1.e4 c5 2.Nf3 d6 3.d4 cxd4 4.Nxd4 Nf6 5.Nc3 g6 6.Be3 Bg7 7.Be2 Nc6 8.0-0 0-0 9.Nb3 opens the Dragon Sicilian: 1.e4 c5 2.Nf3... 9.Nb3, ECO B74. With 82,666 games on record, the patterns below come from the largest practical sample available.
History and Notable Players
It arises from the Dragon Sicilian: 1.e4 c5 2.Nf3... 8.0-0. On the White side, Praveen Mahadeo Thipsay (19 games), Vladimir Gurevich (16 games), Joan Fluvia Poyatos (14 games) top the database. Notable Black exponents: Ponnuswamy Konguvel (12 games), Alexander Khalifman (7 games), Bernardo Roselli Mailhe (7 games).
Performance Across Rating Levels
The picture changes a lot as you climb the rating ladder. At 1200 Elo, the opening shows up in 0.00% of games (466 samples). White scores 48.7%, Black 46.4%, draws 4.9%. By 1800, popularity is 0.00% and White's score is 50.7% to Black's 44.2%. At 2500, 0.01% of games go into this opening; draws sit at 8.2% — the line is well-mapped at this level. White's edge erodes by 3.3pp from 1200 to 2500 Elo, suggesting Black's counterplay is easier to find with experience.

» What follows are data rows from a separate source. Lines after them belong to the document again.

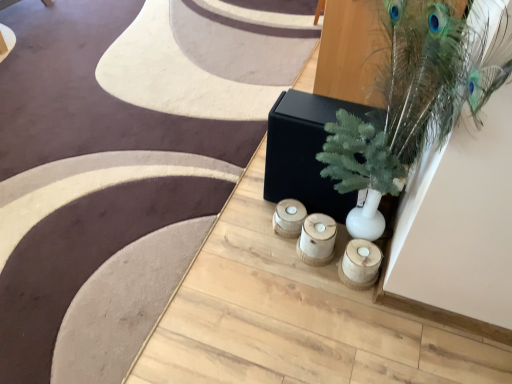
Question: Could wooden candle holder at lower center, acting as the 1th candle holder starting from the right, be considered to be inside white matte vase at upper right?

Choices:
 (A) no
 (B) yes

Answer: (B)

Question: From a real-world perspective, is white matte vase at upper right below wooden candle holder at lower center, acting as the 1th candle holder starting from the right?

Choices:
 (A) yes
 (B) no

Answer: (B)

Question: Does white matte vase at upper right have a smaller size compared to wooden candle holder at lower center, positioned as the second candle holder in left-to-right order?

Choices:
 (A) yes
 (B) no

Answer: (B)

Question: Considering the relative sizes of white matte vase at upper right and wooden candle holder at lower center, acting as the 1th candle holder starting from the right, in the image provided, is white matte vase at upper right taller than wooden candle holder at lower center, acting as the 1th candle holder starting from the right,?

Choices:
 (A) yes
 (B) no

Answer: (A)

Question: Is white matte vase at upper right beside wooden candle holder at lower center, acting as the 1th candle holder starting from the right?

Choices:
 (A) yes
 (B) no

Answer: (B)

Question: Considering the relative positions of wooden candle holders at center, the first candle holder positioned from the left, and wooden candle holder at lower center, acting as the 1th candle holder starting from the right, in the image provided, is wooden candle holders at center, the first candle holder positioned from the left, to the left or to the right of wooden candle holder at lower center, acting as the 1th candle holder starting from the right,?

Choices:
 (A) right
 (B) left

Answer: (B)

Question: Is wooden candle holders at center, the first candle holder positioned from the left, wider or thinner than wooden candle holder at lower center, acting as the 1th candle holder starting from the right?

Choices:
 (A) wide
 (B) thin

Answer: (A)

Question: From the image's perspective, is wooden candle holders at center, the first candle holder positioned from the left, above or below wooden candle holder at lower center, positioned as the second candle holder in left-to-right order?

Choices:
 (A) below
 (B) above

Answer: (B)

Question: Considering the positions of point (317, 246) and point (378, 249), is point (317, 246) closer or farther from the camera than point (378, 249)?

Choices:
 (A) closer
 (B) farther

Answer: (B)

Question: From the image's perspective, is wooden candle holder at lower center, acting as the 1th candle holder starting from the right, located above or below white matte vase at upper right?

Choices:
 (A) above
 (B) below

Answer: (B)

Question: Looking at their shapes, would you say wooden candle holder at lower center, positioned as the second candle holder in left-to-right order, is wider or thinner than white matte vase at upper right?

Choices:
 (A) thin
 (B) wide

Answer: (A)

Question: Visually, is wooden candle holder at lower center, acting as the 1th candle holder starting from the right, positioned to the left or to the right of white matte vase at upper right?

Choices:
 (A) right
 (B) left

Answer: (B)

Question: In terms of size, does wooden candle holder at lower center, acting as the 1th candle holder starting from the right, appear bigger or smaller than white matte vase at upper right?

Choices:
 (A) big
 (B) small

Answer: (B)

Question: Considering the positions of white matte vase at upper right and wooden candle holder at lower center, acting as the 1th candle holder starting from the right, in the image, is white matte vase at upper right wider or thinner than wooden candle holder at lower center, acting as the 1th candle holder starting from the right,?

Choices:
 (A) thin
 (B) wide

Answer: (B)

Question: Looking at the image, does white matte vase at upper right seem bigger or smaller compared to wooden candle holder at lower center, positioned as the second candle holder in left-to-right order?

Choices:
 (A) big
 (B) small

Answer: (A)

Move Diversity and Theory Depth
Move choice is far from uniform in the Dragon Sicilian: 1.e4 c5 2.Nf3... 9.Nb3. At 1200 Elo, the top reply is a6, played 26% of the time. There are 4 other moves seeing meaningful share, and 67.8% of games stick to established theory. Entropy: 2.93. By 2500, Be6 dominates at 49.7% of replies; only 4 viable alternatives remain and 85.5% of moves are theory. Entropy drops to 2.05. The narrowing is significant — strong players consolidate around a small set of best moves, while amateurs scatter across many plausible-looking options.
Common Mistakes
- Neglecting development — Extra pawn moves in the opening are tempting, especially when you "know the moves". Developing a piece each turn is the simple correction.
- Ignoring the kingside attack — In sharp Sicilian lines, White typically castles long and pushes the h-pawn. Without your own counterplay on the queenside or in the centre, White's attack lands first.